**Listed records**

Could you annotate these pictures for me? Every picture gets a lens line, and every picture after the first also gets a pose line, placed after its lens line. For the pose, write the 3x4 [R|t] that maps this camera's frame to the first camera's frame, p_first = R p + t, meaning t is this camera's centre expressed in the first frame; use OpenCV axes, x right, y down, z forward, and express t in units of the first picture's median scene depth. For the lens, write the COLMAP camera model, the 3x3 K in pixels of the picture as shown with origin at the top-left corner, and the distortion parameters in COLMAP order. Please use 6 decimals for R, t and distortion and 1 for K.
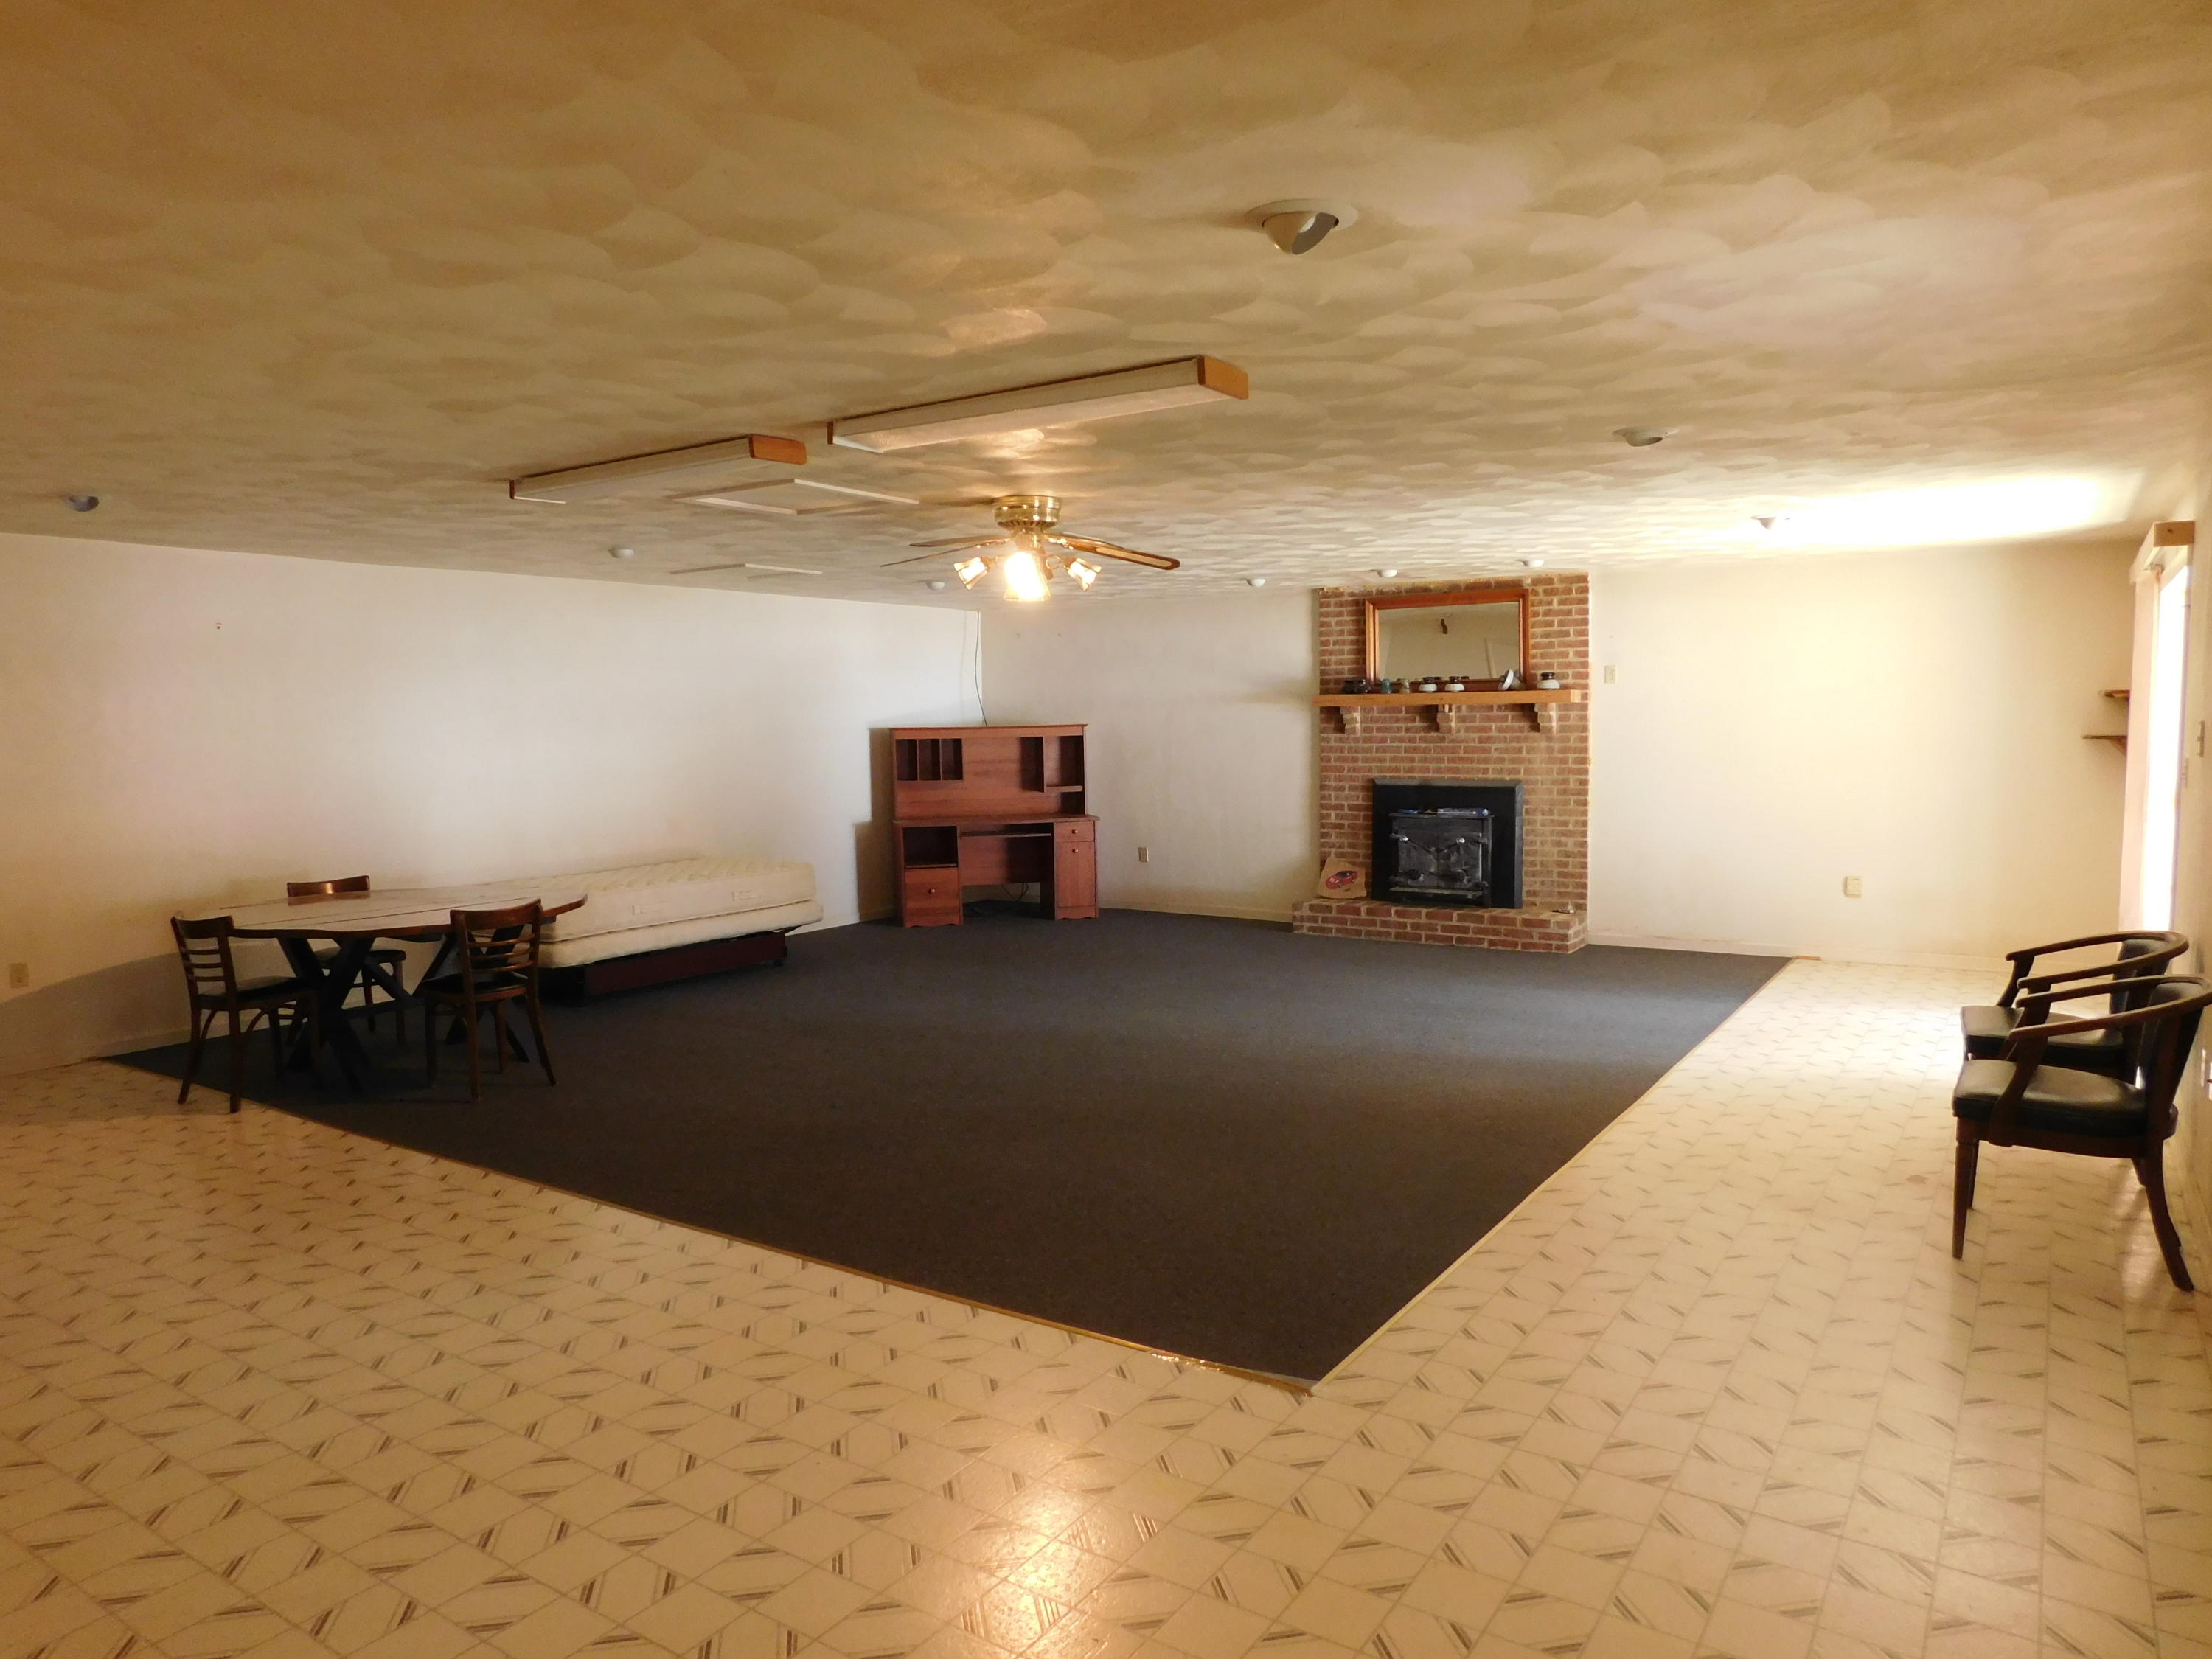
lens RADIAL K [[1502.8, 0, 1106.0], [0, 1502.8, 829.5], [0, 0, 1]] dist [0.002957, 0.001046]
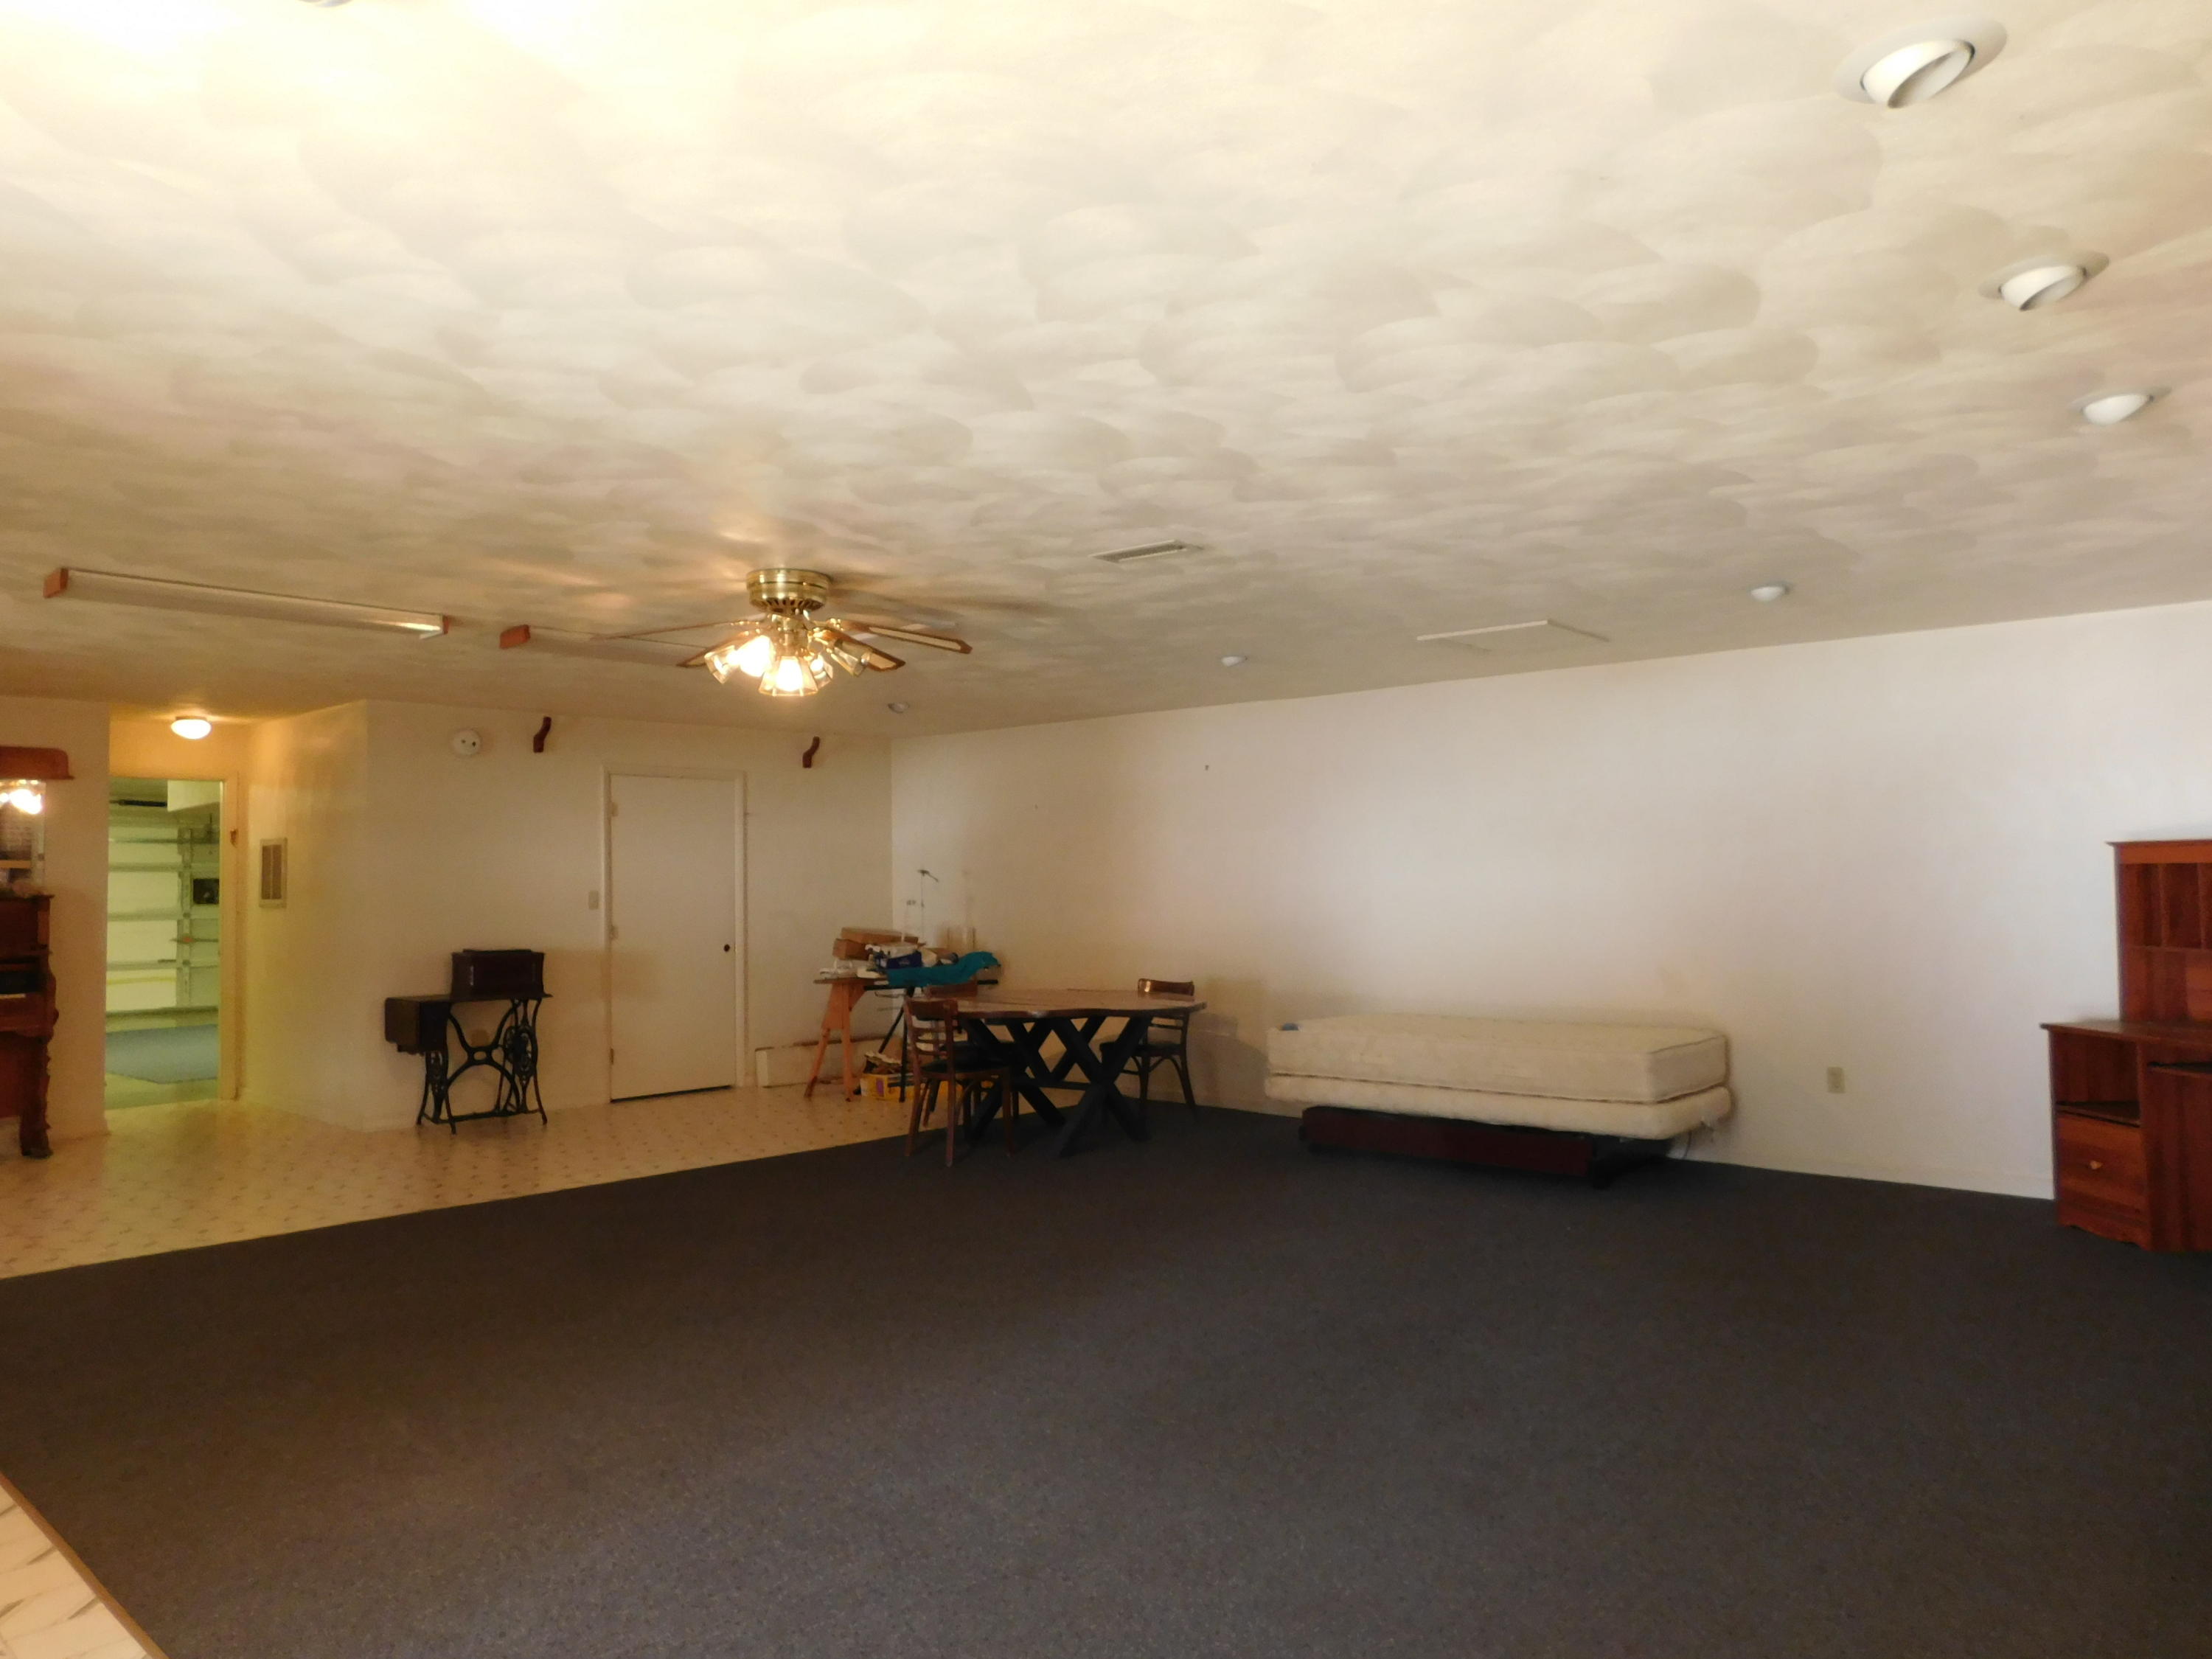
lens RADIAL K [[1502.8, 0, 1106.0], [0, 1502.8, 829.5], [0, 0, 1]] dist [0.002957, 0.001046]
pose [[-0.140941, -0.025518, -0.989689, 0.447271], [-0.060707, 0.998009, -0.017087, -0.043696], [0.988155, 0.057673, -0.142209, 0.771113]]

* * *

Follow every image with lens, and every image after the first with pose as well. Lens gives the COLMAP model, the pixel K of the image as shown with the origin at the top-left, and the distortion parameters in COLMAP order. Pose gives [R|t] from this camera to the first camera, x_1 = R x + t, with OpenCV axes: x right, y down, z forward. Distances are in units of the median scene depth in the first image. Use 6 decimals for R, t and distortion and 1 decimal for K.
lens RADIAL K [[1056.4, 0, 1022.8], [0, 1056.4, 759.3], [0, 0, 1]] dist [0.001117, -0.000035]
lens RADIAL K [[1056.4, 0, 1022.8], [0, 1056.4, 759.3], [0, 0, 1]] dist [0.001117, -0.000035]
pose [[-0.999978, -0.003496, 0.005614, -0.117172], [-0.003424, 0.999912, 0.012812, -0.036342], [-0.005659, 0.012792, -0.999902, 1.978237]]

**Work instruction**
Copy out everything from the line that contains "Follow every image" down to the line that contains "0.012792, -0.999902, 1.978237]]", both of those lines included.

**Result of the task**
Follow every image with lens, and every image after the first with pose as well. Lens gives the COLMAP model, the pixel K of the image as shown with the origin at the top-left, and the distortion parameters in COLMAP order. Pose gives [R|t] from this camera to the first camera, x_1 = R x + t, with OpenCV axes: x right, y down, z forward. Distances are in units of the median scene depth in the first image. Use 6 decimals for R, t and distortion and 1 decimal for K.
lens RADIAL K [[1056.4, 0, 1022.8], [0, 1056.4, 759.3], [0, 0, 1]] dist [0.001117, -0.000035]
lens RADIAL K [[1056.4, 0, 1022.8], [0, 1056.4, 759.3], [0, 0, 1]] dist [0.001117, -0.000035]
pose [[-0.999978, -0.003496, 0.005614, -0.117172], [-0.003424, 0.999912, 0.012812, -0.036342], [-0.005659, 0.012792, -0.999902, 1.978237]]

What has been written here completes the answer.